__Required work__: Return every line below as is, leaving out the pictures.

__Exercise data__:
--------------------
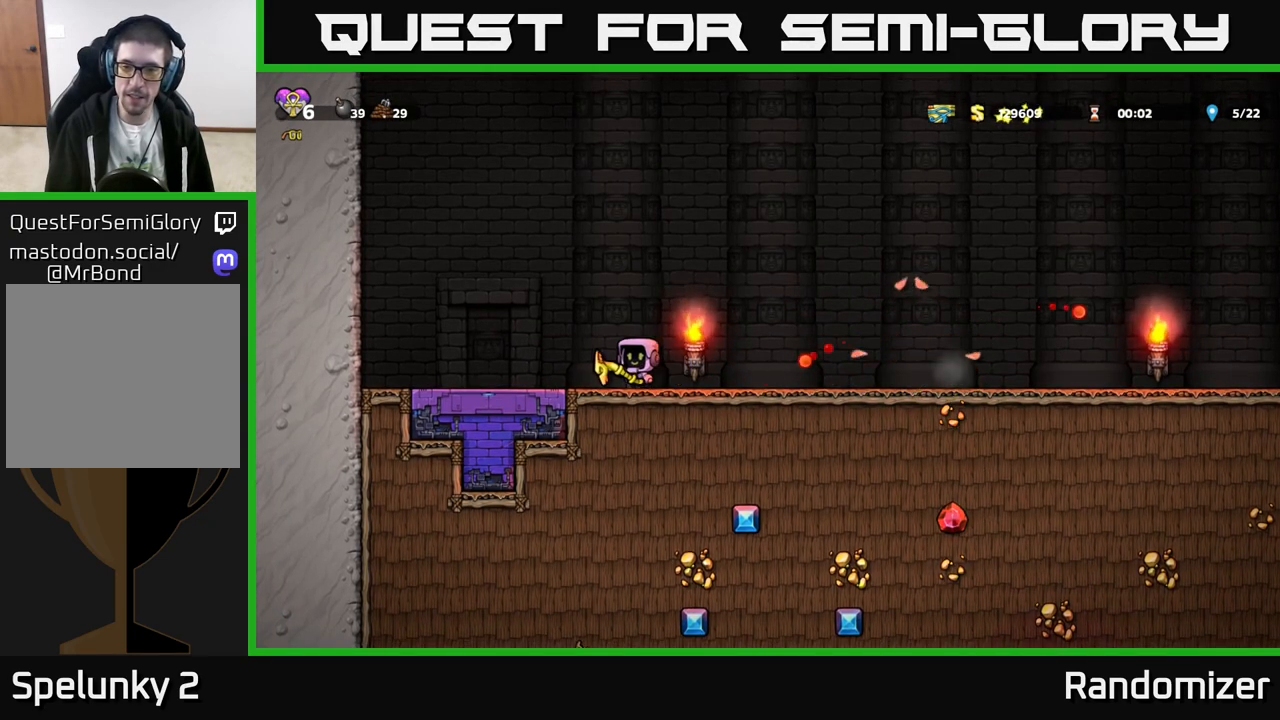
{"buttons": [], "left_stick": "right", "events": [[150, "left_stick", "center"], [250, "left_stick", "right"]]}
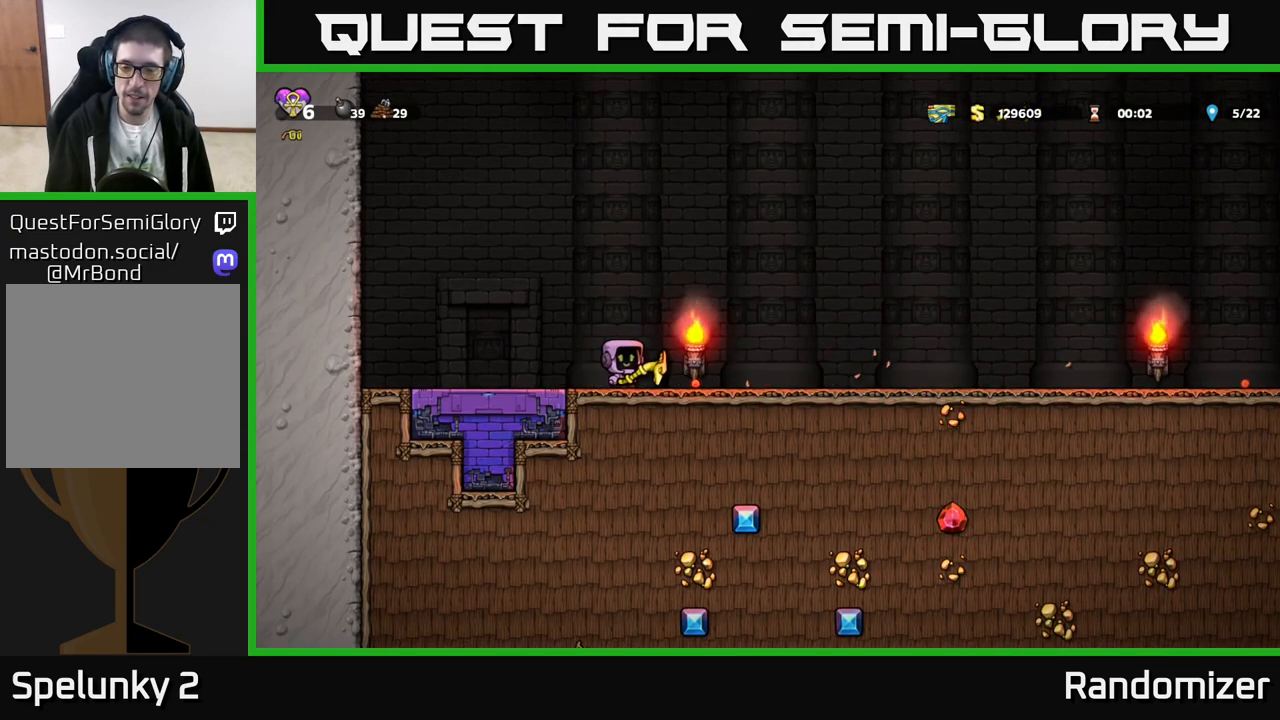
{"buttons": [], "left_stick": "right", "events": [[200, "left_stick", "center"], [267, "left_stick", "right"]]}
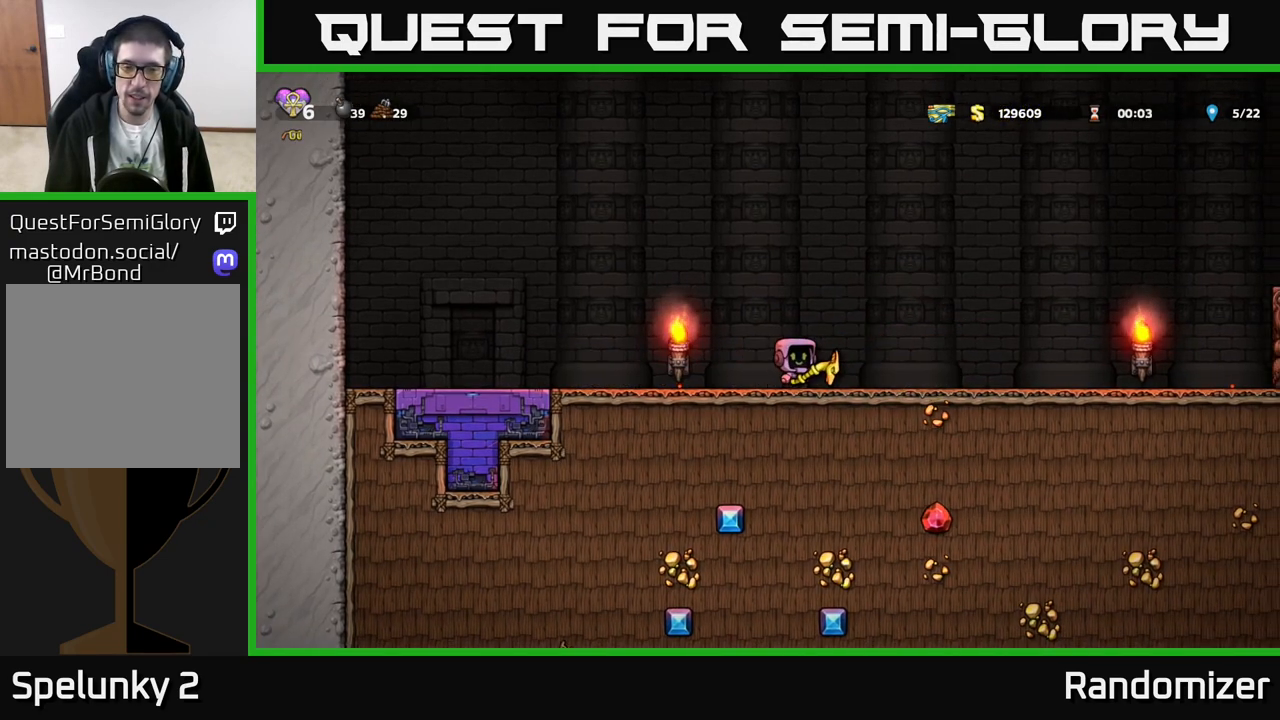
{"buttons": [], "left_stick": "right", "events": []}
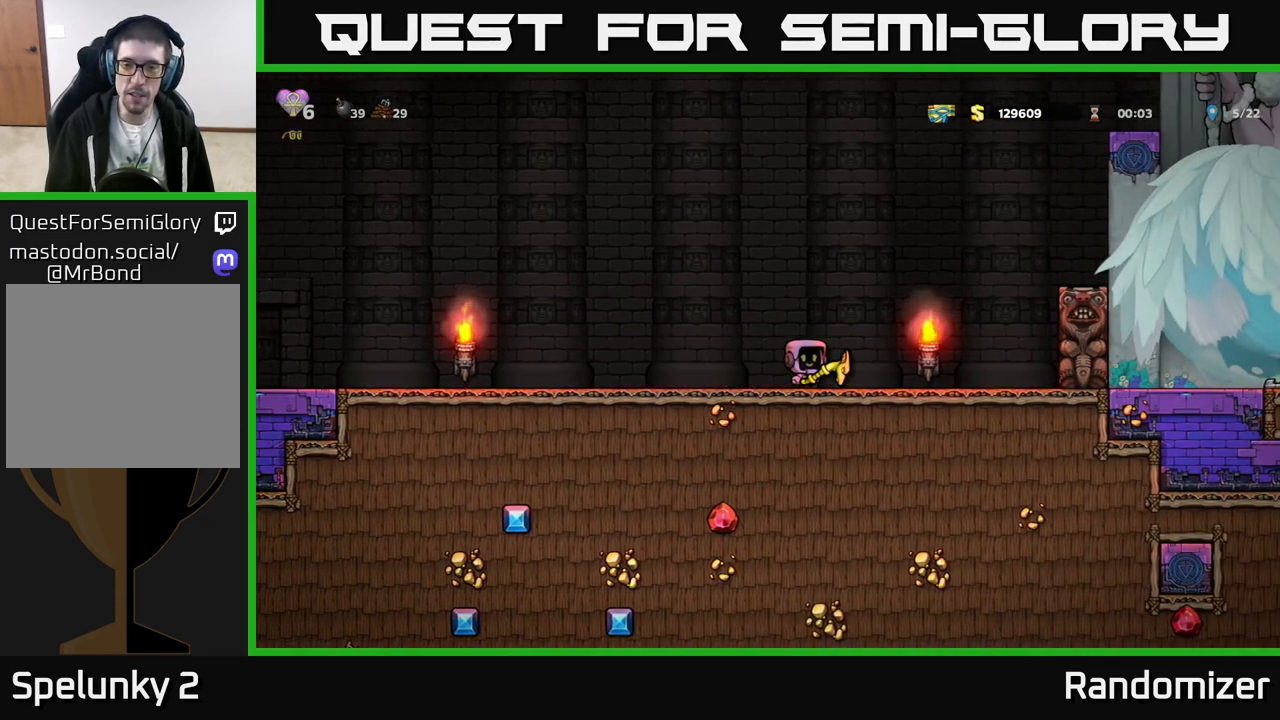
{"buttons": [], "left_stick": "center", "events": [[33, "left_stick", "center"]]}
--------------------
__Response__:
{"buttons": [], "left_stick": "right", "events": [[150, "left_stick", "center"], [250, "left_stick", "right"]]}
{"buttons": [], "left_stick": "right", "events": [[200, "left_stick", "center"], [267, "left_stick", "right"]]}
{"buttons": [], "left_stick": "right", "events": []}
{"buttons": [], "left_stick": "center", "events": [[33, "left_stick", "center"]]}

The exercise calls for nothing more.